Task item A:
Answer these questions using the passage on sexuality in Egypt:
(i) In which years was the survey of Egyptian youth on wife beating carried out?
(ii) About what percentage of 15- to 17-year-olds have been circumcised, according to the 2008 survey?
(iii) Who makes the decision to circumcise girls?
Task item B:
Write a continuation of the passage on sexuality in Egypt, picking up after its final sentence.

Provided passage:
>>>

Shereen El Feki is the author of Sex and the Citadel.
Shereen El Feki is the author of Sex and the Citadel.
On a 2008-2009 survey of Egyptian youth that asked about the social acceptability of wife beating
"It was interesting that many of these young people — significant percentages, men and women — agreed that a man should beat his wife if she refuses to have sex with him unless she had a very, very good excuse, or that a man is justified in beating his wife if she is unfaithful. ... I would say that it's going to take considerable effort, education, economic empowerment, political change, legal change to shift these attitudes, and that's going to be the work of a generation."
On female genital mutilation in Egypt
"According to a 2008 survey of ... married women in Egypt under the age of 50, about 90 percent of them are circumcised, and ... about 80 percent of 15- to 17-year-olds have been circumcised. ... There are several reasons that women will circumcise their girls — and I need to point out [that] this is actually a decision that is made by mothers and grandmothers rather than fathers — they're really not part of the decision-making process in this regard.
"Women will say that it is tradition. They will invoke aesthetics that the area looks tidier if this is done. They will often invoke Islam, and they will cite a hadith — an account of ... the deeds of the prophet — that suggests that circumcision is desirable. But that is of dubious authenticity, to say the least.
"The major religious figures in Egypt have come out very strongly against FGM — female genital mutilation — saying it is completely contrary to the teachings of Islam and Christianity. The major reason that it is done is that it is thought to control female sexual drive. So the clitoris is somehow seen as an engine of libido, and it needs to be tamed. And if you don't clip the clitoris, then girls will stray before marriage or wives will make excessive demands of their husbands, and both of these are marriage killers."

<<<

[Page-level text extractions]
>>>

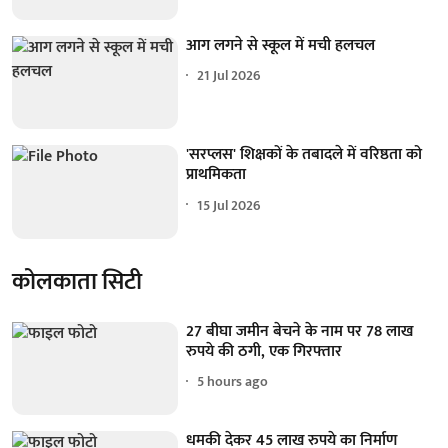
आग लगने से स्कूल में मची हलचल
21 Jul 2026
'सरप्लस' शिक्षकों के तबादले में वरिष्ठता को
प्राथमिकता
15 Jul 2026
कोलकाता सिटी
27 बीघा जमीन बेचने के नाम पर 78 लाख
रुपये की ठगी, एक गिरफ्तार
5 hours ago
धमकी देकर 45 लाख रुपये का निर्माण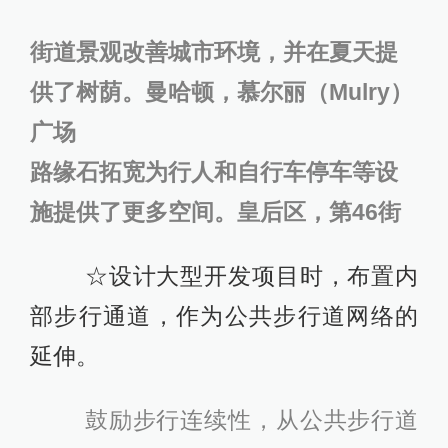
街道景观改善城市环境，并在夏天提
供了树荫。曼哈顿，慕尔丽（Mulry）
广场
路缘石拓宽为行人和自行车停车等设
施提供了更多空间。皇后区，第46街
☆设计大型开发项目时，布置内
部步行通道，作为公共步行道网络的
延伸。
鼓励步行连续性，从公共步行道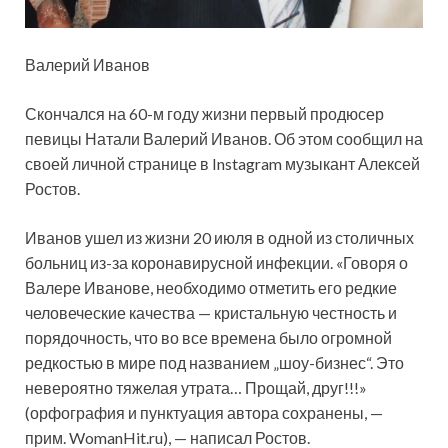
Валерий Иванов
Скончался на 60-м году жизни первый продюсер
певицы Натали Валерий Иванов. Об этом сообщил на
своей личной странице в Instagram музыкант Алексей
Ростов.
Иванов ушел из жизни 20 июля в одной из столичных
больниц из-за коронавирусной инфекции.
«Говоря о
Валере Иванове, необходимо отметить его редкие
человеческие качества — кристальную честность и
порядочность, что во все времена было огромной
редкостью в мире под названием „шоу-бизнес“. Это
невероятно тяжелая утрата… Прощай, друг!!!»
(орфография и пунктуация автора сохранены, —
прим. WomanHit.ru), — написал Ростов.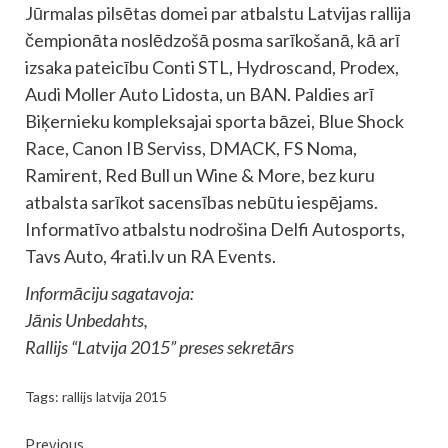
Jūrmalas pilsētas domei par atbalstu Latvijas rallija
čempionāta noslēdzošā posma sarīkošanā, kā arī
izsaka pateicību Conti STL, Hydroscand, Prodex,
Audi Moller Auto Lidosta, un BAN. Paldies arī
Biķernieku kompleksajai sporta bāzei, Blue Shock
Race, Canon IB Serviss, DMACK, FS Noma,
Ramirent, Red Bull un Wine & More, bez kuru
atbalsta sarīkot sacensības nebūtu iespējams.
Informatīvo atbalstu nodrošina Delfi Autosports,
Tavs Auto, 4rati.lv un RA Events.
Informāciju sagatavoja:
Jānis Unbedahts,
Rallijs “Latvija 2015” preses sekretārs
Tags:
rallijs latvija 2015
Continue
Previous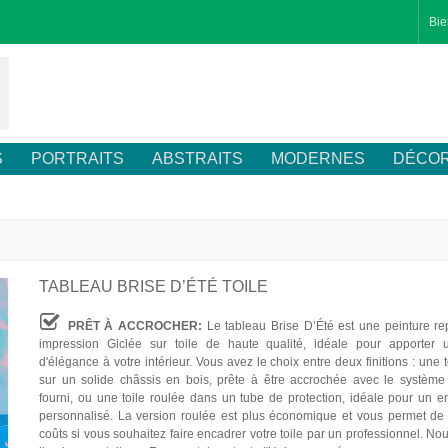
Bie
S
PORTRAITS
ABSTRAITS
MODERNES
DÉCOR
TABLEAU BRISE D’ÉTÉ TOILE
PRÊT À ACCROCHER:
Le tableau Brise D’Été est une peinture re
impression Giclée sur toile de haute qualité, idéale pour apporter 
d'élégance à votre intérieur. Vous avez le choix entre deux finitions : une 
sur un solide châssis en bois, prête à être accrochée avec le système 
fourni, ou une toile roulée dans un tube de protection, idéale pour un 
personnalisé. La version roulée est plus économique et vous permet de 
coûts si vous souhaitez faire encadrer votre toile par un professionnel. Nou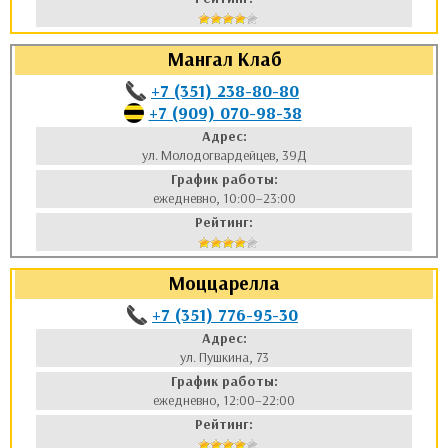
Мангал Клаб
+7 (351) 238-80-80
+7 (909) 070-98-38
Адрес:
ул. Молодогвардейцев, 39Д
График работы:
ежедневно, 10:00–23:00
Рейтинг:
Моццарелла
+7 (351) 776-95-30
Адрес:
ул. Пушкина, 73
График работы:
ежедневно, 12:00–22:00
Рейтинг:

<<<

Written answer A:
(i) 2008–2009
(ii) About 80 percent
(iii) Mothers and grandmothers

Written answer B:
On how some Egyptian women who've had FGM understand sexual satisfaction
"They felt sexual pleasure nonetheless, and the reason for that is they did not see sexual pleasure as having an orgasm. They saw sexual satisfaction, for example, in that their husbands were happy in bed or that their overall life was happy in marriage, in that the kids were fed and the bills were paid and they had a roof over their head. So they conceived of their own sexual pleasure in a different way than perhaps one might find with most women in the West."
On how the question of a bride's virginity is not a private matter
"The blood is collected on a sheet, which is then shown to family members — and, potentially, friends — to prove that a virgin bride has been delivered. This is key because it's not just a question of individual reputation or honor of the bride. The virginity and an intact hymen is connected to the family's honor, and in particular to the honor of the menfolk of the bride's family. So it's a collective concern rather than an individual issue. The concern is so deep for young women that hymen repair surgery — a shadowy business — is doing a very nice trade in many countries in the Arab region."